> [Поставленная задача 1]
Повторите дословно часть отрывка о французском философе между словами «Закрытым обществам наиболее» и «в частности аскетизма.» включительно.

Закрытым обществам наиболее соответствуют такие формы правления, как монархия и олигархия с их принципами иерархии, абсолютной власти вождя. Демократия наиболее удалена от природы и превосходит условия и возможности закрытых обществ, она имеет «евангельскую сущность» и выступает в качестве идеала, неопределимого и недостижимого. Единственно возможный путь возрождения человечества, борьбы с обезличиванием и стандартизацией человеческих отношений Б. видит в пропаганде норм евангельской морали, в частности аскетизма.

Философия Б. оказала влияние на прагматизм, экзистенциализм, персонализм, католический модернизм, философию истории А. Тойнби, П. Тейяра де Шардена, Э. Леруа, X. Ортеги-и-Гассета и др.

***

Французский философ, возродивший традиции классической метафизики, один из основоположников гуманитарно-антропологического направления западной философии. Представитель интуитивизма, эволюционистского спиритуализма и «философии жизни». Испытал влияние идей неоплатонизма, христианского мистицизма, Б.Спинозы и Г.Гегеля (см. Творческая эволюция), психоанализа и психоаналитически ориентированных учений. Образование получил в лицее Кондорсе в Париже, затем в 1878–1881 в Высшем педагогическом институте. Преподавал в различных лицеях в Арье и Клермон-Ферране. Доктор философии (1889), написал две диссертации: «Опыт о непосредственных данных сознания», «Идея места у Аристотеля» (на лат. языке). С 1897 – профессор философии Высшей педагогической школы. Профессор Коллеж де Франс (1900- 1914). Член Академии моральных и политических наук (1901), ее президент (с 1914). Член Французской Академии наук (1914), лауреат Нобелевской премии по литературе (1927). В 1911–1915 читал курсы лекций в Сша, Англии и Испании. Первый президент (с 1922) Комиссии Лиги наций по интеллектуальному сотрудничеству (будущая Юнеско). Во время Второй мировой войны правительство Виши предложило Б. не проходить обязательную для евреев процедуру регистрации, но он ответил отказом. Умер в оккупированном нацистами Париже. Основные работы: «Опыт о непосредственных данных сознания» (1889), «Материя и память» (1896), «Смех. Очерки о значении комического» (1900), «Введение в метафизику» (1903), «Творческая эволюция» (1907), «Восприятие изменчивости» (1911), «Сновидения» (1914), «Духовная энергия» (сборник выступлений, 1919), «Длительность и одновременность. По поводу теории относительности Эйнштейна» (1922), «Два источника морали и религии» (1932), «Мысль и движущееся» (сборник выступлений, 1934) и др.

> [Предоставленный материал]
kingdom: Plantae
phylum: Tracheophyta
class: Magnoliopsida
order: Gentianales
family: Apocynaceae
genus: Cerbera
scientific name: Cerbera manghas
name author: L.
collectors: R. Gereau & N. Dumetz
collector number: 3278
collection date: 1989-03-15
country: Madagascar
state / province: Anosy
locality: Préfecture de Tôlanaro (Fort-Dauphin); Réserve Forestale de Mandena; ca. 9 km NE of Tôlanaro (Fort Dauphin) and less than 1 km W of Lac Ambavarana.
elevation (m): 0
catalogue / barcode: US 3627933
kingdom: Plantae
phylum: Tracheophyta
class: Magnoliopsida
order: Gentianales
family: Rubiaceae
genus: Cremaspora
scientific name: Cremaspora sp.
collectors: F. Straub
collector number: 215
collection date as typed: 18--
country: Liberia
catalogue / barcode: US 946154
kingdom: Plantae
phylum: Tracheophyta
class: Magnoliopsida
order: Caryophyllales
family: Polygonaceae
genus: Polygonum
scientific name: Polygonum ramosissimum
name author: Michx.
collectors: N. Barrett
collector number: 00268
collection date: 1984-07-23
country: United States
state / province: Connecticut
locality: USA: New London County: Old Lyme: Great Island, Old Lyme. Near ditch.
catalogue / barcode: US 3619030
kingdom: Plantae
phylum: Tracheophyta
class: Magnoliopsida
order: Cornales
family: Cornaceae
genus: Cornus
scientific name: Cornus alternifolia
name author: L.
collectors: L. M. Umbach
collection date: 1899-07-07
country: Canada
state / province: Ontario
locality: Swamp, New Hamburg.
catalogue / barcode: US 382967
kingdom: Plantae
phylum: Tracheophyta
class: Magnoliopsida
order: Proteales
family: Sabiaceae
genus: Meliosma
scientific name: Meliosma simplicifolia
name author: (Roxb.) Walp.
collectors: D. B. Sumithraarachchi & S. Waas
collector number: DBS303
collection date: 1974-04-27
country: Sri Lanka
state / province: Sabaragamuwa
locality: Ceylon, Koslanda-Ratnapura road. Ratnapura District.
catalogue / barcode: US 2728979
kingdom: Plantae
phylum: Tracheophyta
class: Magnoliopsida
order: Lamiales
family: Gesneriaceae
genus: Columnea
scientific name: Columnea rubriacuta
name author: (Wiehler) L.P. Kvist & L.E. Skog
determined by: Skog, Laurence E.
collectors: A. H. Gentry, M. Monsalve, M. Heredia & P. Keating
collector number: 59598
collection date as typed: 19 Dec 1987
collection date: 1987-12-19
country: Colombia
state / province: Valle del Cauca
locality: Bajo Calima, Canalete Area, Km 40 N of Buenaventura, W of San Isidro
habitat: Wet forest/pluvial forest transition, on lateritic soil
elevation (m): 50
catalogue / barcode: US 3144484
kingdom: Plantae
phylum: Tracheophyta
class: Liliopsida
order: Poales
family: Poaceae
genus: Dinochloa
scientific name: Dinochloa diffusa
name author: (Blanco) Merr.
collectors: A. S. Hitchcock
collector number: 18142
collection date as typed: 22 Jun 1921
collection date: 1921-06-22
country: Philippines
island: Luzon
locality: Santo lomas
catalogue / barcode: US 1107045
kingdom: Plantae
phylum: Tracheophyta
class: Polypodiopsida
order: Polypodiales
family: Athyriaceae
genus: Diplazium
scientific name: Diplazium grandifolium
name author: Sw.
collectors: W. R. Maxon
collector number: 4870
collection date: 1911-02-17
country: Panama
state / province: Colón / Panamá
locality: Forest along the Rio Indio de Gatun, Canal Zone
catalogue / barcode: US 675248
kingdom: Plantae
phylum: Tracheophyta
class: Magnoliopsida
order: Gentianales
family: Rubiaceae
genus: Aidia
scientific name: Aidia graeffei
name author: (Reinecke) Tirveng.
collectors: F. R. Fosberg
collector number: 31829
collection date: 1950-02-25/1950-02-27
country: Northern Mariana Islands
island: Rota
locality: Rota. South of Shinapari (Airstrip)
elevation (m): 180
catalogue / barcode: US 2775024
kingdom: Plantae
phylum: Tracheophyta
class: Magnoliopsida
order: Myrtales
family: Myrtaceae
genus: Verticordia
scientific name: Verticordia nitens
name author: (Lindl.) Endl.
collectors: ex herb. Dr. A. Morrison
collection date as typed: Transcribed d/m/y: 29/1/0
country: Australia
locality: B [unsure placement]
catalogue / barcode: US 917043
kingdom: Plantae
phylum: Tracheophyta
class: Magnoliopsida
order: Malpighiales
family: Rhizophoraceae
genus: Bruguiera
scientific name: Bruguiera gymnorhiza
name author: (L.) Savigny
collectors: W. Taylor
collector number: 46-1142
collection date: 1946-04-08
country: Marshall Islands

> [Поставленная задача 2]
Замените «country» на «nation» в листинге метаданных гербарных листов от строки, содержащей «genus: Verticordia», до конца листинга включительно, ничего больше не меняя. Приведите только эти строки.

> [Письменное решение 1]
Закрытым обществам наиболее соответствуют такие формы правления, как монархия и олигархия с их принципами иерархии, абсолютной власти вождя. Демократия наиболее удалена от природы и превосходит условия и возможности закрытых обществ, она имеет «евангельскую сущность» и выступает в качестве идеала, неопределимого и недостижимого. Единственно возможный путь возрождения человечества, борьбы с обезличиванием и стандартизацией человеческих отношений Б. видит в пропаганде норм евангельской морали, в частности аскетизма.

> [Письменное решение 2]
genus: Verticordia
scientific name: Verticordia nitens
name author: (Lindl.) Endl.
collectors: ex herb. Dr. A. Morrison
collection date as typed: Transcribed d/m/y: 29/1/0
nation: Australia
locality: B [unsure placement]
catalogue / barcode: US 917043
kingdom: Plantae
phylum: Tracheophyta
class: Magnoliopsida
order: Malpighiales
family: Rhizophoraceae
genus: Bruguiera
scientific name: Bruguiera gymnorhiza
name author: (L.) Savigny
collectors: W. Taylor
collector number: 46-1142
collection date: 1946-04-08
nation: Marshall Islands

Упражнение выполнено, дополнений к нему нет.